**Task brief:**
Copy the lines of the records below, from the line containing "Group 1: median" through the end of the records, including both ends. Leave the pictures out.

**Provided material:**

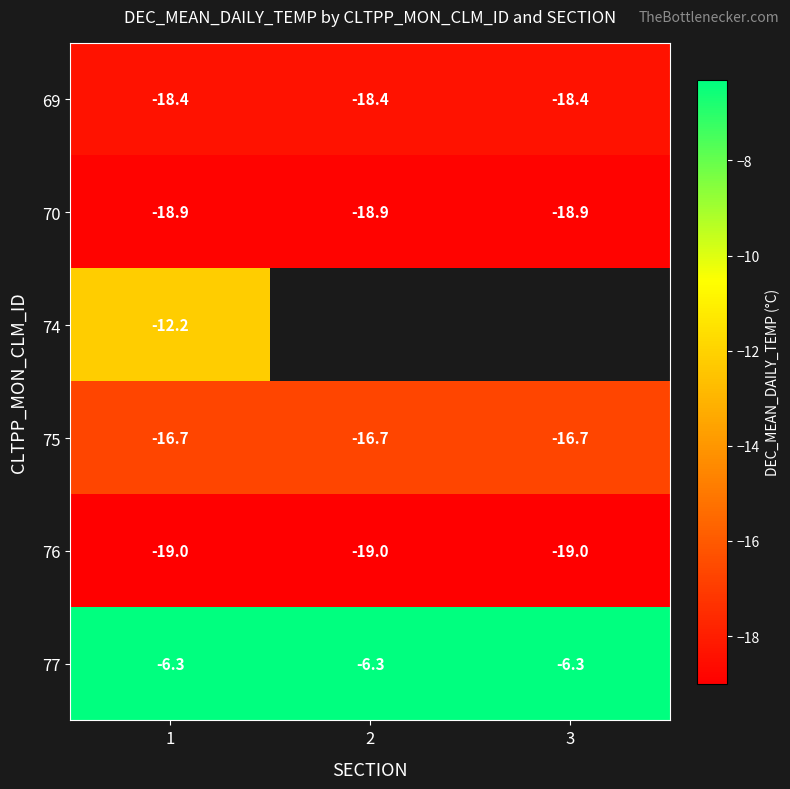

What is the lowest value of the 70 series?

-18.9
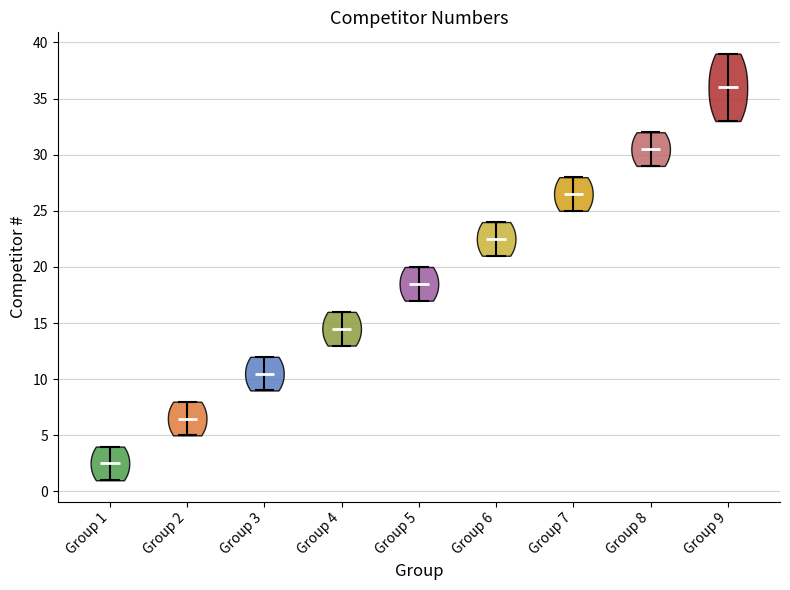

Reading left to right, read every violin against the y-axis: where its median line is, and the lowest and highest points it reaches. The values are not printed on the chart, so give them approximately, as read against the axis.

Group 1: median line 2.5, lowest point 1.0, highest point 4.0
Group 2: median line 6.5, lowest point 5.0, highest point 8.0
Group 3: median line 10.5, lowest point 9.0, highest point 12.0
Group 4: median line 14.5, lowest point 13.0, highest point 16.0
Group 5: median line 18.5, lowest point 17.0, highest point 20.0
Group 6: median line 22.5, lowest point 21.0, highest point 24.0
Group 7: median line 26.5, lowest point 25.0, highest point 28.0
Group 8: median line 30.5, lowest point 29.0, highest point 32.0
Group 9: median line 36.0, lowest point 33.0, highest point 39.0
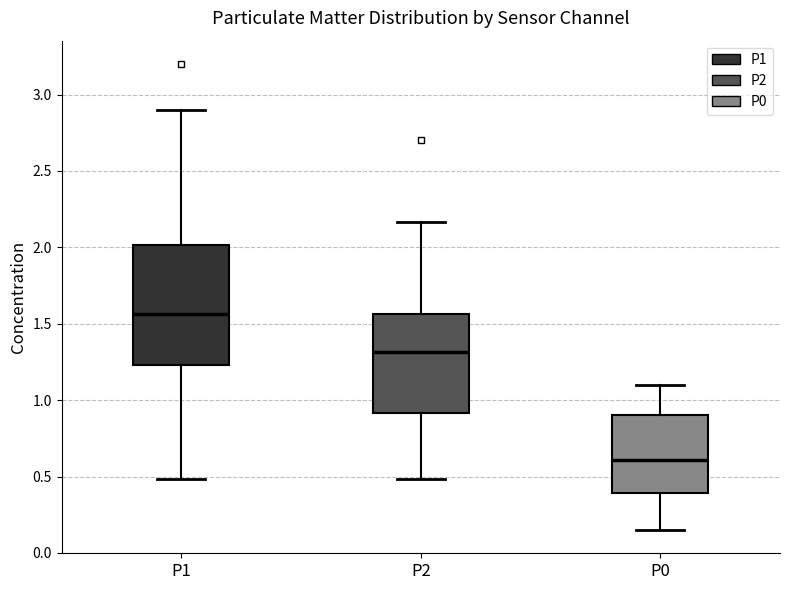

Which box has the lowest median line?

P0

**Response to this exercise:**
Group 1: median line 2.5, lowest point 1.0, highest point 4.0
Group 2: median line 6.5, lowest point 5.0, highest point 8.0
Group 3: median line 10.5, lowest point 9.0, highest point 12.0
Group 4: median line 14.5, lowest point 13.0, highest point 16.0
Group 5: median line 18.5, lowest point 17.0, highest point 20.0
Group 6: median line 22.5, lowest point 21.0, highest point 24.0
Group 7: median line 26.5, lowest point 25.0, highest point 28.0
Group 8: median line 30.5, lowest point 29.0, highest point 32.0
Group 9: median line 36.0, lowest point 33.0, highest point 39.0

Which box has the lowest median line?

P0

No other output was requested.